Jailbreak tweaks are known to improve the performance and features of jailbroken iOS devices. Sometimes, some tweaks help in improving the security of the device too. But how will you react if tweak reduces your battery life and installs a trojan on the device, thus hampering its security ? If you thought such a thing has not happened in the jailbreaking community and that you need not be careful while choosing Cydia tweaks, you need to think again.
Image : Trojan Alert on Cydia
A jailbreak tweak on Cydia has just made news recently for containing a Trojan. The tweak named Lock Saver Free was available on the ModMyi repo and was supposed to work by turning off the power-hogging features when the iOS device was locked. However, what came as a surprise was that the tweak contained a trojan which would remain behind on your device even if you removed the tweak.
The trojan steals revenues that are generated in the devices that have the tweak installed. The trojan does this by hooking itself onto the AdMob banners by Google. When a user installs the tweak, the trojan files are copied to /Library/MobileSubstrate/DynamicLibraries/. The tweak has also been found collecting UDID‘s and then sending them to a remote server.
Image : Codes running on Cydia
For those who were lucky enough to not come across this tweak, the package has fortunately been taken down from the ModMyi repo. However, in case you have already downloaded and installed the package on your device, it is highly recommended that you uninstall it immediately from Cydia. As already stated before, uninstalling the tweak does not remove the malware. The two malicious files left behind by the tweak are named Service.plist and Service.dylib. So use iFile and go to /Library/MobileSubstrate/DynamicLibraries/ to delete these files permanently, so that the trojan is removed from your device permanently.

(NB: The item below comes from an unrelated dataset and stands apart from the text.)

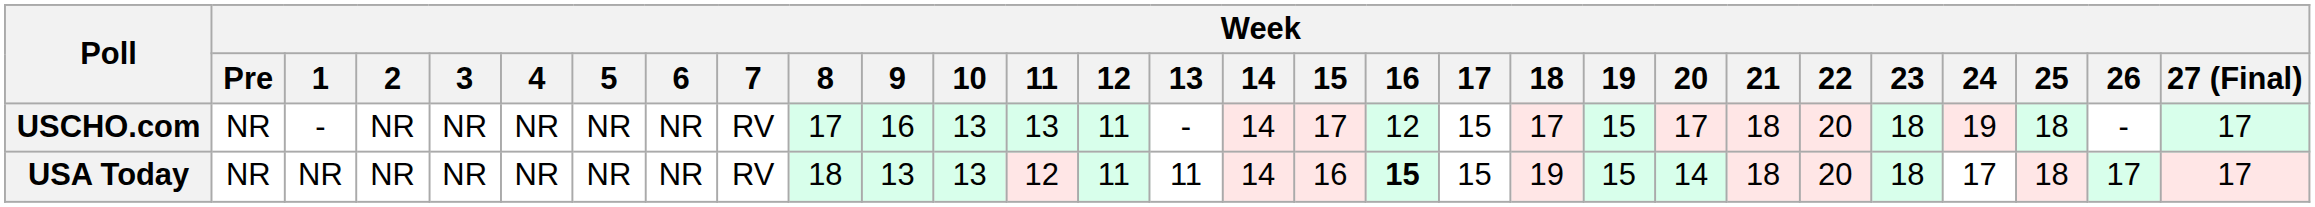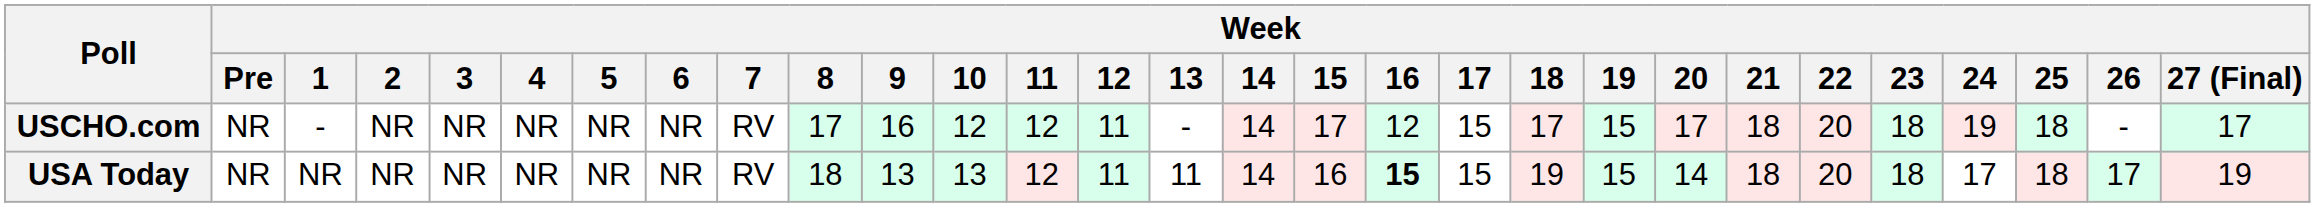USCHO.com | Week / 10: 13 -> 12
USCHO.com | Week / 11: 13 -> 12
USA Today | Week / 27 (Final): 17 -> 19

Developer Alan Kerr has mentioned on twitter that this malicious tweak installs the Service.dylib file at runtime and thus makes the directory /Library/MobileSubstrate/DynamicLibraries/ writable.
This happens due to the Service.dylib file, which changes to permission to 777 so that all the groups and users can access the directory as writable. So remember to change the directory’s permission back to 755 with iFile. This will prevent any unauthorized installation of files in that directory.
The biggest question in this incident lies with the repository where this tweak was hosted. It is really a surprise that the trojan-full tweak slipped easily through the review process of ModMyi repo and became openly available for Cydia users. So if you have installed Lock Saver Free, uninstall the package from Cydia now and delete the above mentioned two malicious files too from the mentioned directory. As a matter of caution, it is recommended that you stay away from all the future packages released by dmarinov/Dimitar Marinov, the developer of Lock Saver Free.